Start of Block

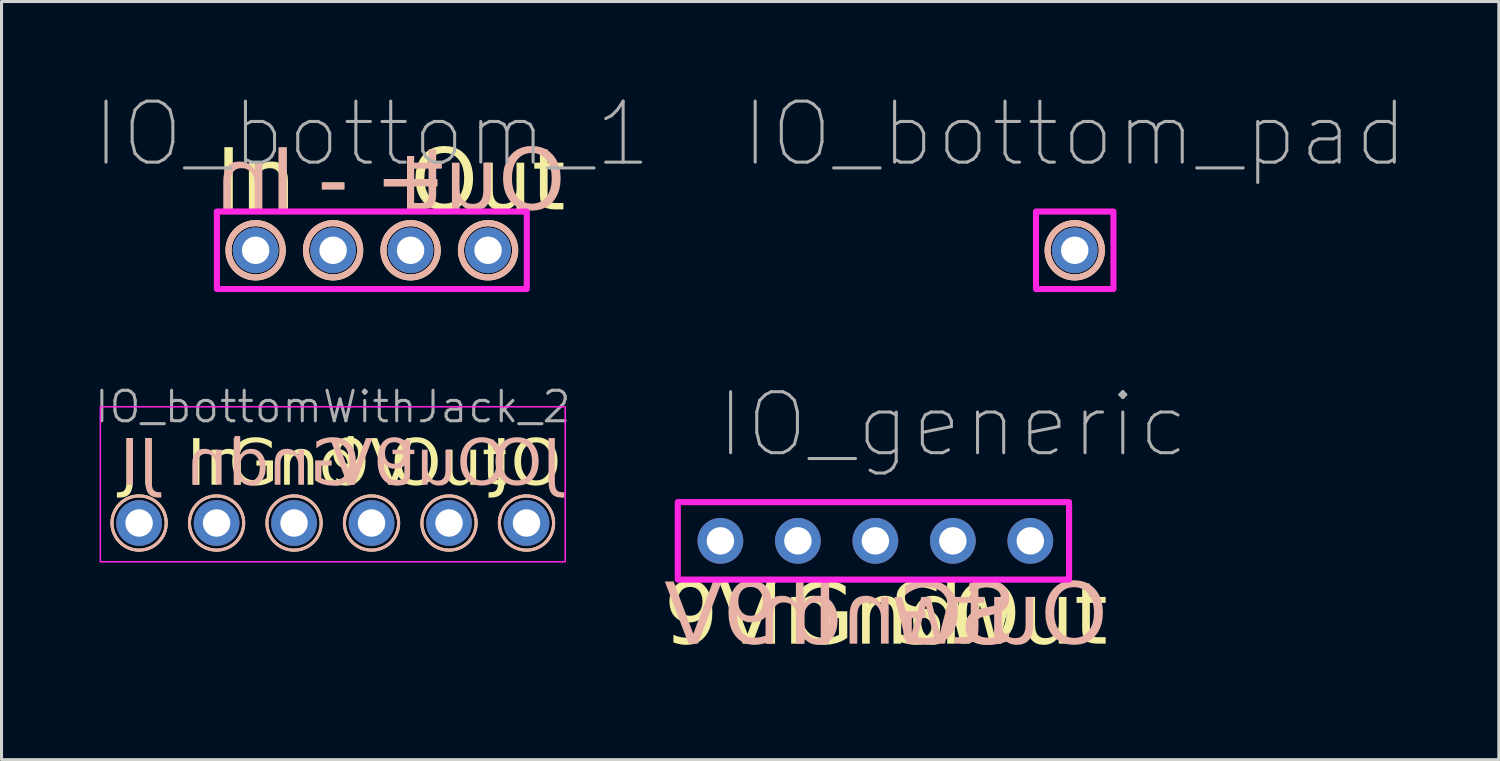
<source format=kicad_pcb>
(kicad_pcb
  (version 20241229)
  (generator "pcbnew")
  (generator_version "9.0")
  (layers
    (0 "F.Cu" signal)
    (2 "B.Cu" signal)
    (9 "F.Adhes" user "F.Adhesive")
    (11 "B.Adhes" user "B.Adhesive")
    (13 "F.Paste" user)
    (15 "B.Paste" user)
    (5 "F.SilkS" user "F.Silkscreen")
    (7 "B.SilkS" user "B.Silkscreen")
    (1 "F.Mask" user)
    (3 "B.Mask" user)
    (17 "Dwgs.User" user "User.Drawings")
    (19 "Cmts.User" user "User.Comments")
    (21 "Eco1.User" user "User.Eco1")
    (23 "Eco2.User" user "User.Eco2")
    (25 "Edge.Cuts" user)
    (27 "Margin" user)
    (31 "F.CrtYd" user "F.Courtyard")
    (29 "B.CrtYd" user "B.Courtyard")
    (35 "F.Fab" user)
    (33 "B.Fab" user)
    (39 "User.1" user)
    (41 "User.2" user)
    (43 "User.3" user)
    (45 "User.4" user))
  (footprint "IO_bottom_1"
    (layer "F.Cu")
    (at 9.14 5.155)
    (property "Reference" "IO_bottom_1" (at 0 -3.81 0) (unlocked yes) (layer "F.Fab") (effects (font (size 2 2) (thickness 0.1))))
    (attr through_hole)
    (fp_circle (center -3.81 0) (end -2.921 0) (stroke (width 0.2) (type default)) (fill no) (layer "F.SilkS"))
    (fp_circle (center -1.27 0) (end -0.381 0) (stroke (width 0.2) (type default)) (fill no) (layer "F.SilkS"))
    (fp_circle (center 1.27 0) (end 2.159 0) (stroke (width 0.2) (type default)) (fill no) (layer "F.SilkS"))
    (fp_circle (center 3.81 0) (end 2.921 0) (stroke (width 0.2) (type default)) (fill no) (layer "F.SilkS"))
    (fp_circle (center -3.81 0) (end -4.699 0) (stroke (width 0.2) (type default)) (fill no) (layer "B.SilkS"))
    (fp_circle (center -1.27 0) (end -2.159 0) (stroke (width 0.2) (type default)) (fill no) (layer "B.SilkS"))
    (fp_circle (center 1.27 0) (end 0.381 0) (stroke (width 0.2) (type default)) (fill no) (layer "B.SilkS"))
    (fp_circle (center 3.81 0) (end 2.921 0) (stroke (width 0.2) (type default)) (fill no) (layer "B.SilkS"))
    (fp_rect (start -5.08 -1.27) (end 5.08 1.27) (stroke (width 0.2) (type default)) (fill no) (layer "F.CrtYd"))
    (fp_text user "Out" (at 3.81 -1 0) (layer "F.SilkS") (effects (font (face "Milk Run") (size 2 2) (thickness 0.15)) (justify bottom)))
    (fp_text user "+" (at 1.27 -1 0) (layer "F.SilkS") (effects (font (face "Milk Run") (size 2 2) (thickness 0.15)) (justify bottom)))
    (fp_text user "-" (at -1.27 -1 0) (layer "F.SilkS") (effects (font (face "Milk Run") (size 2 2) (thickness 0.15)) (justify bottom)))
    (fp_text user "In" (at -3.81 -1 0) (layer "F.SilkS") (effects (font (face "Milk Run") (size 2 2) (thickness 0.15)) (justify bottom)))
    (fp_text user "In" (at -3.81 -1 0) (layer "B.SilkS") (effects (font (face "Milk Run") (size 2 2) (thickness 0.15)) (justify bottom mirror)))
    (fp_text user "Out" (at 3.81 -1 0) (layer "B.SilkS") (effects (font (face "Milk Run") (size 2 2) (thickness 0.15)) (justify bottom mirror)))
    (fp_text user "-" (at -1.27 -1 0) (layer "B.SilkS") (effects (font (face "Milk Run") (size 2 2) (thickness 0.15)) (justify bottom mirror)))
    (fp_text user "+" (at 1.27 -1 0) (layer "B.SilkS") (effects (font (face "Milk Run") (size 2 2) (thickness 0.15)) (justify bottom mirror)))
    (pad "1" thru_hole circle (at -3.81 0) (size 1.5 1.5) (drill 0.9) (layers "*.Cu" "*.Mask"))
    (pad "2" thru_hole circle (at -1.27 0) (size 1.5 1.5) (drill 0.9) (layers "*.Cu" "*.Mask"))
    (pad "3" thru_hole circle (at 1.27 0) (size 1.5 1.5) (drill 0.9) (layers "*.Cu" "*.Mask"))
    (pad "4" thru_hole circle (at 3.81 0) (size 1.5 1.5) (drill 0.9) (layers "*.Cu" "*.Mask")))
  (footprint "IO_bottom_pad"
    (layer "F.Cu")
    (at 32.183 5.155)
    (property "Reference" "IO_bottom_pad" (at 0 -3.81 0) (unlocked yes) (layer "F.Fab") (effects (font (size 2 2) (thickness 0.1))))
    (attr through_hole exclude_from_bom)
    (fp_circle (center 0 0) (end 0.889 0) (stroke (width 0.2) (type default)) (fill no) (layer "F.SilkS"))
    (fp_circle (center 0 0) (end -0.889 0) (stroke (width 0.2) (type default)) (fill no) (layer "B.SilkS"))
    (fp_rect (start -1.27 -1.27) (end 1.27 1.27) (stroke (width 0.2) (type default)) (fill no) (layer "F.CrtYd"))
    (pad "1" thru_hole circle (at 0 0) (size 1.5 1.5) (drill 0.9) (layers "*.Cu" "*.Mask")))
  (footprint "IO_bottomWithJack_2"
    (layer "F.Cu")
    (at 7.86 14.096)
    (property "Reference" "IO_bottomWithJack_2" (at 0 -3.81 0) (unlocked yes) (layer "F.Fab") (effects (font (size 1 1) (thickness 0.1))))
    (attr through_hole)
    (fp_circle (center -6.35 0) (end -7.239 0) (stroke (width 0.1) (type default)) (fill no) (layer "F.SilkS"))
    (fp_circle (center -3.81 0) (end -4.699 0) (stroke (width 0.1) (type default)) (fill no) (layer "F.SilkS"))
    (fp_circle (center -1.27 0) (end -2.159 0) (stroke (width 0.1) (type default)) (fill no) (layer "F.SilkS"))
    (fp_circle (center 1.27 0) (end 0.381 0) (stroke (width 0.1) (type default)) (fill no) (layer "F.SilkS"))
    (fp_circle (center 3.81 0) (end 2.921 0) (stroke (width 0.1) (type default)) (fill no) (layer "F.SilkS"))
    (fp_circle (center 6.35 0) (end 5.461 0) (stroke (width 0.1) (type default)) (fill no) (layer "F.SilkS"))
    (fp_circle (center -6.35 0) (end -5.461 0) (stroke (width 0.1) (type default)) (fill no) (layer "B.SilkS"))
    (fp_circle (center -3.81 0) (end -2.921 0) (stroke (width 0.1) (type default)) (fill no) (layer "B.SilkS"))
    (fp_circle (center -1.27 0) (end -0.381 0) (stroke (width 0.1) (type default)) (fill no) (layer "B.SilkS"))
    (fp_circle (center 1.27 0) (end 2.159 0) (stroke (width 0.1) (type default)) (fill no) (layer "B.SilkS"))
    (fp_circle (center 3.81 0) (end 4.699 0) (stroke (width 0.1) (type default)) (fill no) (layer "B.SilkS"))
    (fp_circle (center 6.35 0) (end 7.239 0) (stroke (width 0.1) (type default)) (fill no) (layer "B.SilkS"))
    (fp_rect (start -7.62 -3.81) (end 7.62 1.27) (stroke (width 0.05) (type default)) (fill no) (layer "F.CrtYd"))
    (fp_text user "JI" (at -6.35 -1 0) (layer "F.SilkS") (effects (font (face "Milk Run") (size 1.5 1.5) (thickness 0.15)) (justify bottom)))
    (fp_text user "Out" (at 3.81 -1 0) (layer "F.SilkS") (effects (font (face "Milk Run") (size 1.5 1.5) (thickness 0.15)) (justify bottom)))
    (fp_text user "9V" (at 1.27 -1 0) (layer "F.SilkS") (effects (font (face "Milk Run") (size 1.5 1.5) (thickness 0.15)) (justify bottom)))
    (fp_text user "In" (at -3.81 -1 0) (layer "F.SilkS") (effects (font (face "Milk Run") (size 1.5 1.5) (thickness 0.15)) (justify bottom)))
    (fp_text user "JO" (at 6.35 -1 0) (layer "F.SilkS") (effects (font (face "Milk Run") (size 1.5 1.5) (thickness 0.15)) (justify bottom)))
    (fp_text user "Gnd" (at -1.27 -1 0) (layer "F.SilkS") (effects (font (face "Milk Run") (size 1.5 1.5) (thickness 0.15)) (justify bottom)))
    (fp_text user "JO" (at 6.35 -1 0) (layer "B.SilkS") (effects (font (face "Milk Run") (size 1.5 1.5) (thickness 0.15)) (justify bottom mirror)))
    (fp_text user "Gnd" (at -1.27 -1 0) (layer "B.SilkS") (effects (font (face "Milk Run") (size 1.5 1.5) (thickness 0.15)) (justify bottom mirror)))
    (fp_text user "Out" (at 3.81 -1 0) (layer "B.SilkS") (effects (font (face "Milk Run") (size 1.5 1.5) (thickness 0.15)) (justify bottom mirror)))
    (fp_text user "JI" (at -6.35 -1 0) (layer "B.SilkS") (effects (font (face "Milk Run") (size 1.5 1.5) (thickness 0.15)) (justify bottom mirror)))
    (fp_text user "9V" (at 1.27 -1 0) (layer "B.SilkS") (effects (font (face "Milk Run") (size 1.5 1.5) (thickness 0.15)) (justify bottom mirror)))
    (fp_text user "In" (at -3.81 -1 0) (layer "B.SilkS") (effects (font (face "Milk Run") (size 1.5 1.5) (thickness 0.15)) (justify bottom mirror)))
    (pad "1" thru_hole circle (at -6.35 0) (size 1.5 1.5) (drill 0.9) (layers "*.Cu" "*.Mask"))
    (pad "2" thru_hole circle (at -3.81 0) (size 1.5 1.5) (drill 0.9) (layers "*.Cu" "*.Mask"))
    (pad "3" thru_hole circle (at -1.27 0) (size 1.5 1.5) (drill 0.9) (layers "*.Cu" "*.Mask"))
    (pad "4" thru_hole circle (at 1.27 0) (size 1.5 1.5) (drill 0.9) (layers "*.Cu" "*.Mask"))
    (pad "5" thru_hole circle (at 3.81 0) (size 1.5 1.5) (drill 0.9) (layers "*.Cu" "*.Mask"))
    (pad "6" thru_hole circle (at 6.35 0) (size 1.5 1.5) (drill 0.9) (layers "*.Cu" "*.Mask")))
  (footprint "IO_generic"
    (layer "F.Cu")
    (at 25.647 14.681)
    (property "Reference" "IO_generic" (at 2.54 -3.81 0) (unlocked yes) (layer "F.Fab") (effects (font (size 2 2) (thickness 0.1))))
    (attr through_hole)
    (fp_rect (start -6.477 -1.27) (end 6.35 1.27) (stroke (width 0.2) (type default)) (fill no) (layer "F.CrtYd"))
    (fp_text user "9V" (at -5.08 2.54 0) (unlocked yes) (layer "F.SilkS") (effects (font (face "Milk Run") (size 2 2) (thickness 0.15))))
    (fp_text user "In" (at -2.54 2.54 0) (unlocked yes) (layer "F.SilkS") (effects (font (face "Milk Run") (size 2 2) (thickness 0.15))))
    (fp_text user "Sw" (at 2.54 2.54 0) (unlocked yes) (layer "F.SilkS") (effects (font (face "Milk Run") (size 2 2) (thickness 0.15))))
    (fp_text user "Out" (at 5.08 2.54 0) (unlocked yes) (layer "F.SilkS") (effects (font (face "Milk Run") (size 2 2) (thickness 0.15))))
    (fp_text user "Gnd" (at 0 2.54 0) (unlocked yes) (layer "F.SilkS") (effects (font (face "Milk Run") (size 2 2) (thickness 0.15))))
    (fp_text user "In" (at -2.54 2.54 0) (unlocked yes) (layer "B.SilkS") (effects (font (face "Milk Run") (size 2 2) (thickness 0.15)) (justify mirror)))
    (fp_text user "9V" (at -5.08 2.54 0) (unlocked yes) (layer "B.SilkS") (effects (font (face "Milk Run") (size 2 2) (thickness 0.15)) (justify mirror)))
    (fp_text user "Out" (at 5.08 2.54 0) (unlocked yes) (layer "B.SilkS") (effects (font (face "Milk Run") (size 2 2) (thickness 0.15)) (justify mirror)))
    (fp_text user "Sw" (at 2.54 2.54 0) (unlocked yes) (layer "B.SilkS") (effects (font (face "Milk Run") (size 2 2) (thickness 0.15)) (justify mirror)))
    (fp_text user "Gnd" (at 0 2.54 0) (unlocked yes) (layer "B.SilkS") (effects (font (face "Milk Run") (size 2 2) (thickness 0.15)) (justify mirror)))
    (pad "1" thru_hole circle (at -5.08 0) (size 1.5 1.5) (drill 0.9) (layers "*.Cu" "*.Mask"))
    (pad "2" thru_hole circle (at -2.54 0) (size 1.5 1.5) (drill 0.9) (layers "*.Cu" "*.Mask"))
    (pad "3" thru_hole circle (at 0 0) (size 1.5 1.5) (drill 0.9) (layers "*.Cu" "*.Mask"))
    (pad "4" thru_hole circle (at 2.54 0) (size 1.5 1.5) (drill 0.9) (layers "*.Cu" "*.Mask"))
    (pad "5" thru_hole circle (at 5.08 0) (size 1.5 1.5) (drill 0.9) (layers "*.Cu" "*.Mask")))
  (gr_rect
    (start -3 -3)
    (end 46.086 21.854)
    (stroke (width 0.1) (type default))
    (fill no)
    (layer "Edge.Cuts")))
</source>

End of Block

### THE TASK
Report every line of the data in which "Courtyard" appears.

### SOLUTION TO THIS EXERCISE
    (31 "F.CrtYd" user "F.Courtyard")
    (29 "B.CrtYd" user "B.Courtyard")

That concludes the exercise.